Good post SBT. I'll also point out that you could move the BB back a couple of inches and change the weight ratio a bunch (can do the same with the SB).
It all depends on what your trying to accomplish I guess. For instance, in Hack's FE vs. 385 logic (a 385 weighs about another 80 lbs. over an FE), I'm building a stroker 390 for my '63 Fairlane. I'm hoping to bore my 390 block (4.05" bore stock, mine's .060" over at 4.11") out to the 428 bore (4.13") and still have .125" cylinder walls left. The block will be Hardblocked up to the water pump holes and this will be a Tunnel Wedged, aluminum headed (new Blue Thunder high risers hopefully), Scat cast 4.25" stroked, solid roller, T&D rockered, 6.7 BBC rodded drag only motor that will be 455" in size and hopefully make about 600/600 at the rear wheels in front of a Jerico 4-speed.

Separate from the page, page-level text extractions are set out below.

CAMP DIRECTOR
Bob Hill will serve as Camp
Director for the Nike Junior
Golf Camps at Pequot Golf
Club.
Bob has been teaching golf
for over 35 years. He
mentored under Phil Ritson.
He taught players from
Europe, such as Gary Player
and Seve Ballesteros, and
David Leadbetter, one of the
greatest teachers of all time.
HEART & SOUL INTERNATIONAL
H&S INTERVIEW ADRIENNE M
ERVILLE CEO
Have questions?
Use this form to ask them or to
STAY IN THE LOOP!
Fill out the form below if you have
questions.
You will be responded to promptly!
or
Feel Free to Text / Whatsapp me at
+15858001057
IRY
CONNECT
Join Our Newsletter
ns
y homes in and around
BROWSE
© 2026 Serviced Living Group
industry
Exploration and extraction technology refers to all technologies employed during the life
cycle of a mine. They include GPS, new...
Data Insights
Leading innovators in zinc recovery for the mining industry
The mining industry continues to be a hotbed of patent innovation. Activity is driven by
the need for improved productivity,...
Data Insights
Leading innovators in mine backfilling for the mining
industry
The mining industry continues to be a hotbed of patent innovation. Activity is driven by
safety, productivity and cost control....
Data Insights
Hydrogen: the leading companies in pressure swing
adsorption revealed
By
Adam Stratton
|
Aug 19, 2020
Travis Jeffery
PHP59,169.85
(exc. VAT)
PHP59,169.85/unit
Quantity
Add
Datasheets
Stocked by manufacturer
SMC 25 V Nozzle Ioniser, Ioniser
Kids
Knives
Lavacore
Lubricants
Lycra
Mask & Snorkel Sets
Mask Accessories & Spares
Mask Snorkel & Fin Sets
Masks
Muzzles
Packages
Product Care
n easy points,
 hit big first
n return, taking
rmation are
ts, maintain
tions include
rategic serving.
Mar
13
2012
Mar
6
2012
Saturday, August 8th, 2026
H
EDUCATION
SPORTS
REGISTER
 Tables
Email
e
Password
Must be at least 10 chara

The reason for the FE when my little 289 ought to take the car into the 10's at 2600# is that the class (Nostalgia Super Stock) I'm trying to make it legal for requires a period correct motor. In the 60's, the Super Stocker Ford's ran the FE series motors, and besides, what is going to look more at home in that Fairlane?
I used to go to Road America all the time for the vintage races. This is a 4 mile road course with three very long straights. The 289 Cobras consistantly beat the 427/8 powered ones. The extra weight is huge.
I have owned powerful 302s, 351s, a 393 stroker, some 390s and a well built 428. I like em all in their own way, but I would have to say I am happiest with the 393 stroker. It is the best of both worlds to me.
Don't sweat it!!, this is a Forum, and everyone is here to learn from everyone else whether a mistake or knowledge. I feel I know alot about the car, but have never claimed to know everything.
As far as your question though, nope I have never had it on a dyno to check RWHP yet. I did however have it dynoed on the engine itself and at the fly is pulls 464hp. I hope to get it on a dyno this summer and check the RWHP. there are a few other things I want to do to the motor before doing so. Not to mention the rear end need alittle TLC to handle the HP/ Torque.
I had posted that hotrod did the write up...it's in car-craft nov 2004 the sbc 454 made 556 pounds of torque @ 4,700 rpm while the bbc made 545 @ 4,900
the hp was 574 @6300 for the sbc and 567 @ 6200 for the big block
I wish that I had scaled my 331 motor.
it's set up with a set of afr 185 aluminium heads
aluminium intake-edelbrock rpm air gap
aluminium water pump
it would be cool to see what series of motors weight in real life
the radiator is aluminium as well and the battery is in the trunk to move weight back
Wow a 77# crank! People are just starting to bring the fe as close to current as possible. The 351w is waaayy more developed and if I had a choice it would be my choice. not to mention if you get serios you can go with neal or yates heads.
Yeah, but that's for a steel crank, a cast crank weighs a bit less. A 390 crank which is the same stroke as the 427 crank is 65#.
427 weighs 687 or something, I could pick it up! With my bare hands. Well, maybe not, but I can deadlift closed to that weight. Who needs a engine hoist. I have thought about he engine thing too. I would be easy to get my hands on a 351W but I am trying to make a replica and would like to go for a 428 down the road. I guess I would take what ever came available when I start the engine stage.
I wouldn't take a stroker though, they wear out faster than a regular motor.
Yeah, don't get me wrong about big blocks, they are a ton of fun. My friend has a 455 4 speed 70 Buick GS, and the car is a rediculous amount of fun, even in nearly stock form. But I do think that the small block is a better all around configuratoin.
Wow! Cool information, thanks!
I see that my 250 probably weighs about 389 pounds, whereas the 351C I want to put in will weigh closer to 600. I think I'll just keep the straight six.
.. Well maybe not.
I wish I had aluminum heads...CJ heads at that...but my cast iron stock ones do for now.
Keep the faith and make em fast and loud.